Sali est là, passe ses journées à ses côtés, assise dans le fauteuil, témoin de tant de bonheur, se refusant toute autre activité, même se laver les cheveux. Elle y vit, y campe.
« Le corps d’une femme disparait dans un volumineux fauteuil aux gros boudins de bras, baptisé Goliath. Le genre confortable et crevé d’avoir trop servi. »
Suite à une phrase d’Olga, l’infirmière à domicile, un jour l’idée germe dans l’esprit de Sali, d’emmener une dernière fois Lo Meo à son « jardin », qu’il s’éteigne sur son tapis de mousse la face vers le paysage qu’il admire tant et où ils aimaient aller.
« Car elle avait un but, un incroyable objectif qui mobilisait toutes ses pensées et des forces : ne pas le laisser crever là, lui qui aimait tant l’impolitesse du vent et les grands espaces »
« L’endroit était si pur que les astres semblaient se pencher sur la Terre et sur ses colonisateurs bornés, l’altitude rendais les étoiles grosses comme des galets, presque palpables. Allongés sur la mousse, une nuit d’été, Sali et Lo Meo s’étaient amusés à les collectionner entre le pouce et l’index réunis en pincette, bras tendus, bouches béantes, émerveillés devant l’espace infini. Puis ils avaient entrelacé leurs dix doigts ».
« Sali voulait juste le porter là-bas, lui offrir ce voyage ».

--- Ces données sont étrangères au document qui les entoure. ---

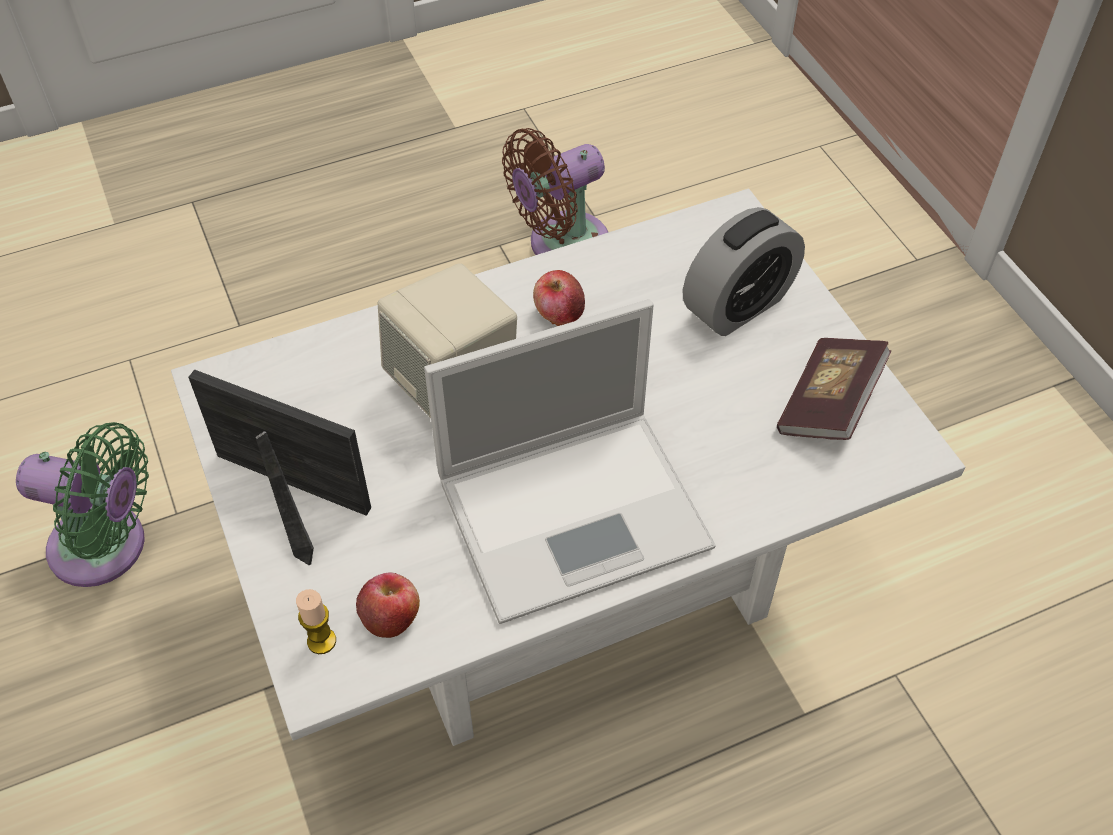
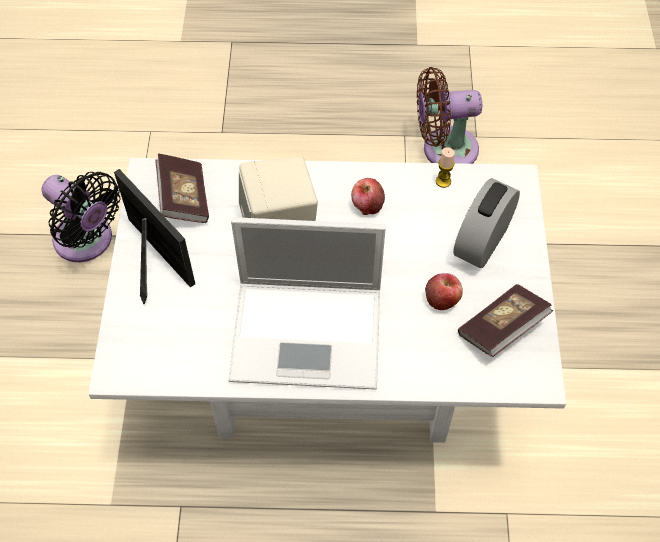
camera: 25 degrees right, 5 degrees up
green fan [16,422,149,587] -> black fan [42,172,121,262]
candle [296,589,336,654] -> candle moved to [436,147,455,188]
apple [356,573,420,638] -> apple moved to [425,273,463,310]
alarm clock [683,207,805,336] -> alarm clock turned 135 degrees clockwise [453,178,520,268]
none -> book [156,154,209,223]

Ainsi, elle est devenue la Téméraire, celle qui se cachant de tout le monde a porté, au sens littéral du mot, Lo Meo vers leur jardin, son jardin. C’était leur moment, le dernier, l’ultime, à tous les deux. Une fois les yeux de son mari fermés définitivement, elle prévient ses enfants.
Maïa, habite loin de chez ses parents, depuis l’annonce de l’AVC, elle se soûle la nuit et emmène des mecs chez elle, juste pour se sentir vivante et retarder l’apparition de la bête, de la mort. Quant à Gabin, resté proche, il est là, se tient pas trop loin de sa mère, passe tous les jours.

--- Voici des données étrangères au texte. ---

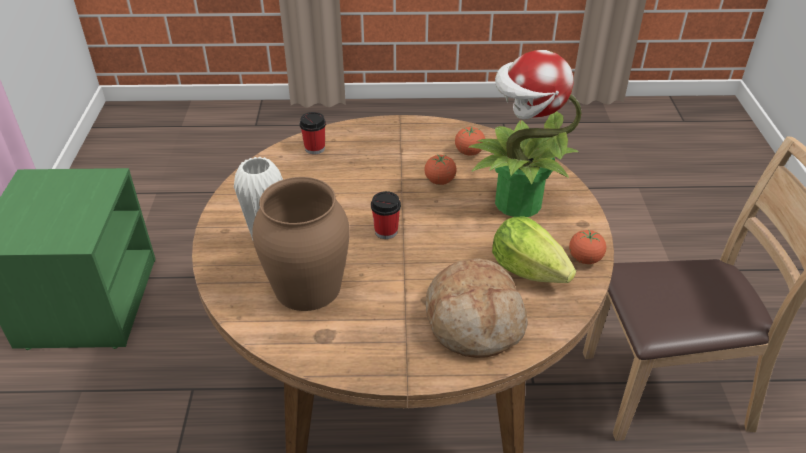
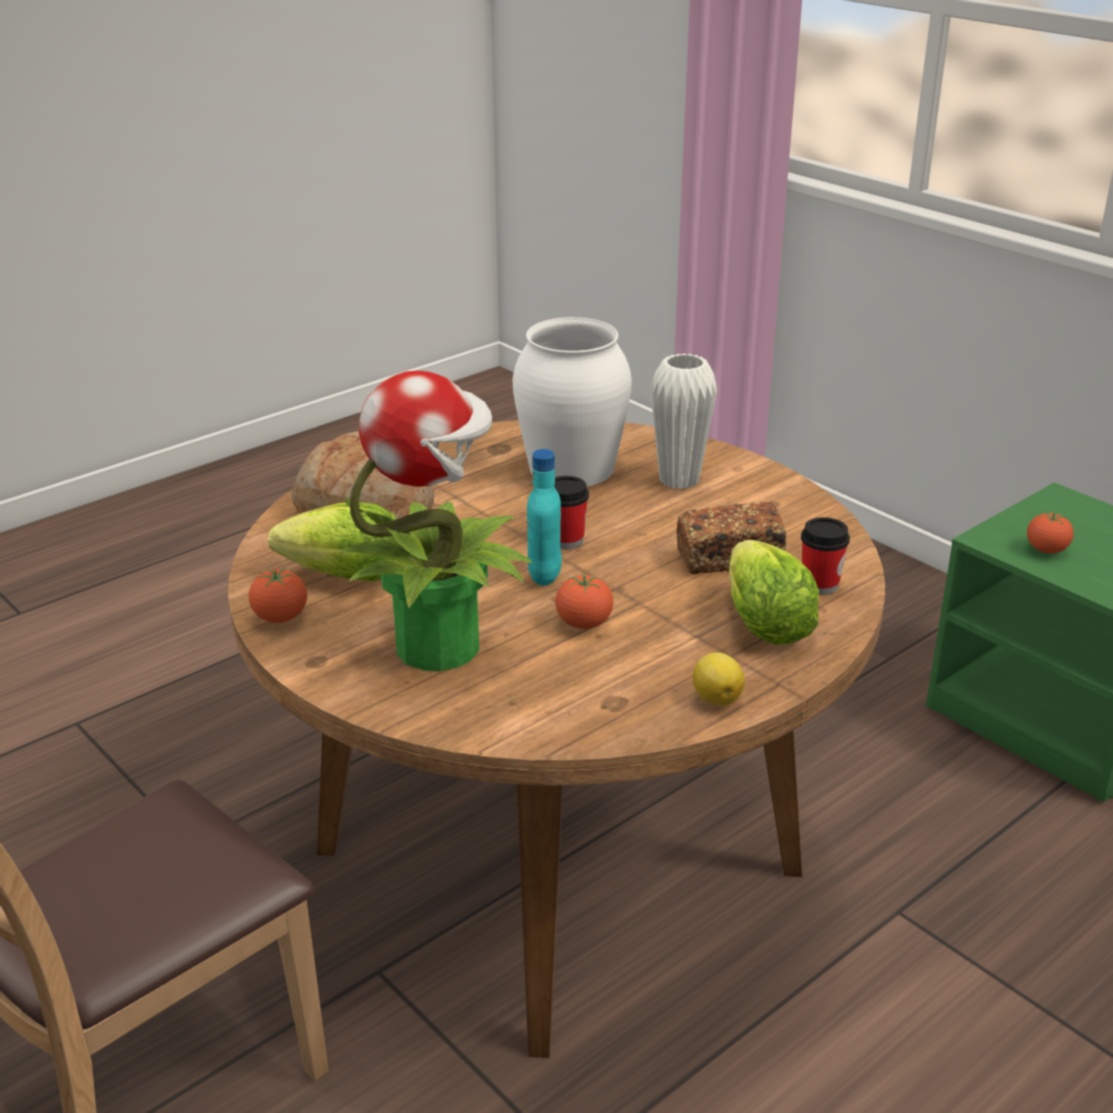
camera: 140 degrees right, 10 degrees down
brown vase [252,177,350,311] -> white vase [513,317,632,486]
tomato [455,127,485,155] -> tomato moved to [1027,512,1074,554]
none -> turquoise bottle [527,449,562,586]
none -> bread [676,502,787,574]
none -> lemon [693,652,745,706]
none -> lettuce [729,540,819,645]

Marie Westphal a mis des mots, des phrases sur mes peurs, sur MA peur, sur mon cauchemar ; voir mon mari partir avant moi, victime légumière d’un AVC. Avec ses mots, ses phrases, son écriture lumineuse, précise, ses descriptions poétiques sur la nature, elle a trouvé les mots justes, les phrases intenses pour parler de la fin de vie. Nonobstant l’émotion qui m’a submergée, j’ai aimé la façon dont l’auteure s’est emparée du sujet. C’est un premier roman maîtrisé et abouti.
Merci Marie Westphal.
Ce livre fait partie des 68 Premières fois et c’est un coup de cœur, même un coup dans l’estomac.